Authentication
The Uber Ads API uses OAuth 2.0 authorization code flow to securely authenticate your application and authorize access to advertising data.
¶ How OAuth 2.0 works
OAuth 2.0 lets users grant your application access to their Uber Ads data without sharing their login credentials. The process involves:
- Authorization: Users authorize your app through Uber’s login system
- Token exchange: Your app exchanges the authorization code for access tokens
- API access: Use access tokens to make authenticated API requests
¶ Required scopes
When requesting authorization, specify the scopes your application needs:
| Scope | Access |
|---|---|
ads.campaigns.read |
Read access to campaign data |
ads.ad-accounts.read |
Read access to user’s ad accounts |
ads.products.read |
Read access to product endpoints |
ads.reporting |
Access to reporting endpoints |
Important: Adding more scopes to your application will require users to go through a reauthorization process. Ensure your integration can handle cases where reauthorization is needed, as users will need to approve the new scope permissions.
¶ Authorization flow
Step 1: Direct users to authorize your app
Send users to Uber’s authorization URL:
https://auth.uber.com/oauth/v2/authorize?client_id=YOUR_CLIENT_ID&redirect_uri=YOUR_REDIRECT_URI&scope=ads.campaigns.read ads.ad-accounts.read ads.products.read ads.reporting&response_type=code
Parameters:
client_id- Your application’s client ID from the Developer Dashboardscope- Space-separated list of requested scopesredirect_uri- Where users are redirected after authorization
Step 2: Handle the authorization response
Once the Uber user authenticates and authorizes your app, Uber will issue an HTTP 302 redirect to the redirect_uri. On that redirect, you will have a single-use authorization code which will expire in 10 minutes. The code query parameter is the authorization code needed for the next step.
Step 3: Exchange code for tokens
Make a POST request to exchange the authorization code for access tokens:
curl -X POST https://login.uber.com/oauth/v2/token \
-H "Content-Type: application/x-www-form-urlencoded" \
-d "grant_type=authorization_code" \
-d "code=AUTHORIZATION_CODE" \
-d "client_id=YOUR_CLIENT_ID" \
-d "client_secret=YOUR_CLIENT_SECRET" \
-d "redirect_uri=YOUR_REDIRECT_URI"
Response:
{
"access_token": "ACCESS_TOKEN",
"token_type": "Bearer",
"expires_in": 86400,
"refresh_token": "REFRESH_TOKEN",
"scope": "ads.campaigns.read ads.ad-accounts.read ads.products.read ads.reporting"
}
¶ Using access tokens
Include the access token in the Authorization header of all API requests:
curl -X GET "https://api.uber.com/v1/ads/account/{account_id}/campaigns" \
-H "Authorization: Bearer {ACCESS_TOKEN}" \
-H "Content-Type: application/json"
¶ Refreshing access tokens
Access tokens expire after a period of time. Use the refresh token to obtain a new access token without requiring the user to re-authorize your application.

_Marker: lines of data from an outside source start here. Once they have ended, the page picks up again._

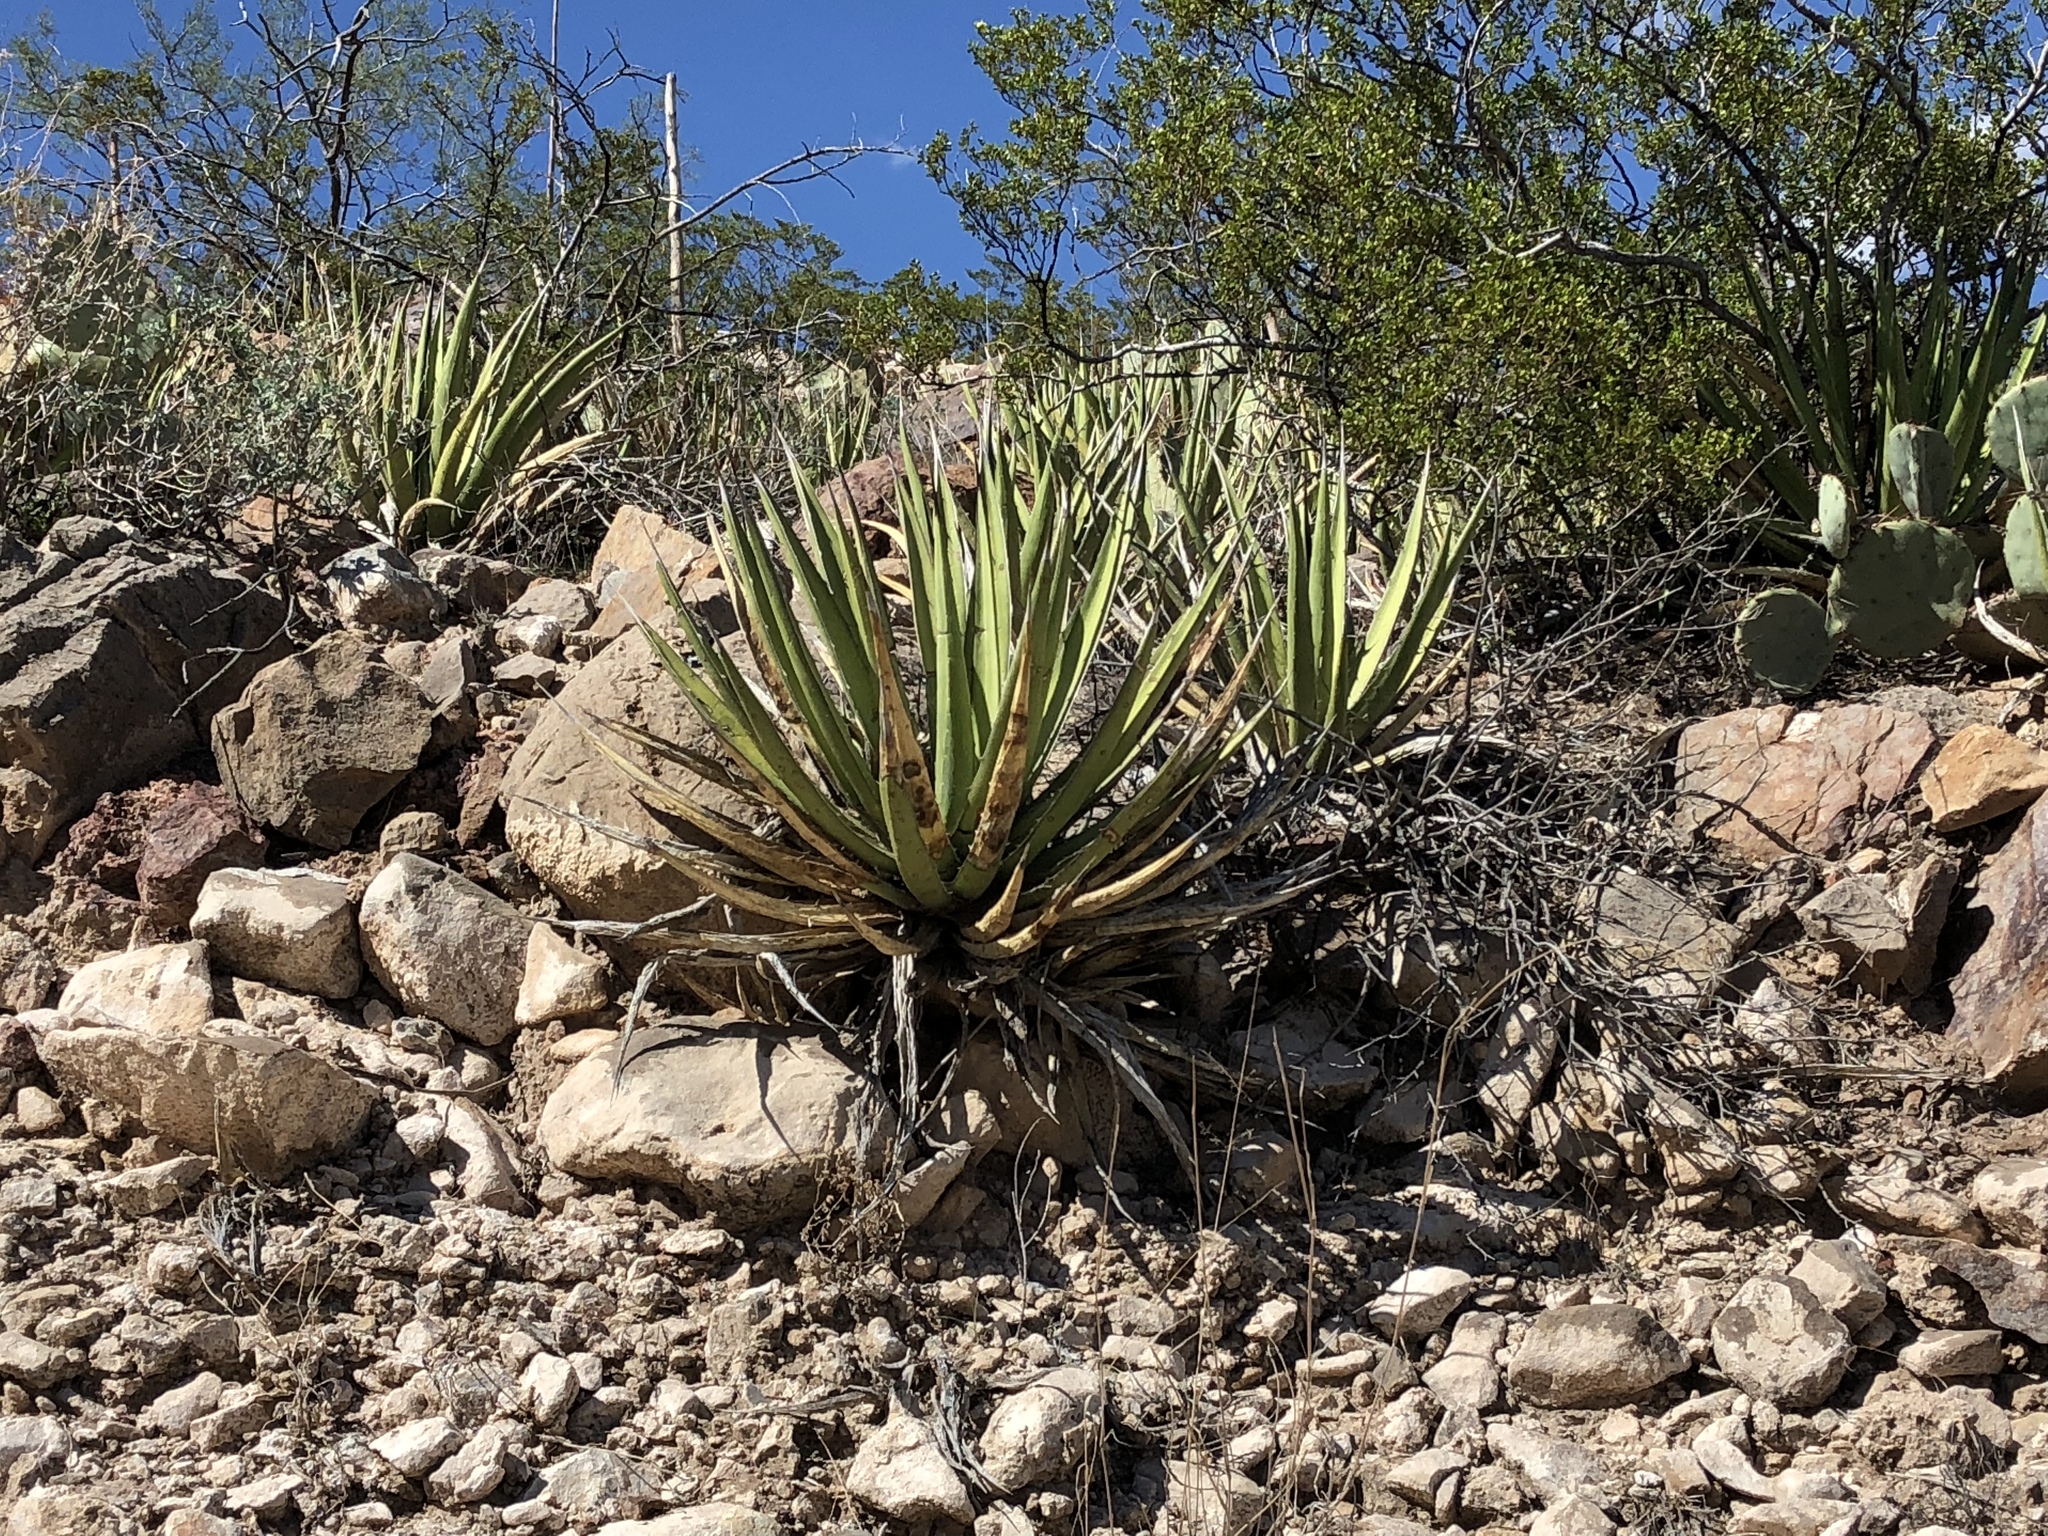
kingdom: Plantae
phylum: Tracheophyta
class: Liliopsida
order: Asparagales
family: Asparagaceae
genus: Agave
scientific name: Agave lechuguilla
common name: Lecheguilla agave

Make a POST request with the refresh token:
curl -X POST https://auth.uber.com/oauth/v2/token \
-F "client_secret=YOUR_CLIENT_SECRET" \
-F "client_id=YOUR_CLIENT_ID" \
-F "grant_type=refresh_token" \
-F "redirect_uri=YOUR_REDIRECT_URI" \
-F "refresh_token=REFRESH_TOKEN"
Response:
{
"access_token": "NEW_ACCESS_TOKEN",
"token_type": "Bearer",
"expires_in": 86400,
"refresh_token": "REFRESH_TOKEN",
"scope": "ads.campaigns.read ads.ad-accounts.read ads.products.read ads.reporting"
}
Important notes:
- Refresh tokens do not expire but can be revoked by the user or when new scopes are added to your application.
- Implement token refresh logic before the access token expires to ensure uninterrupted API access.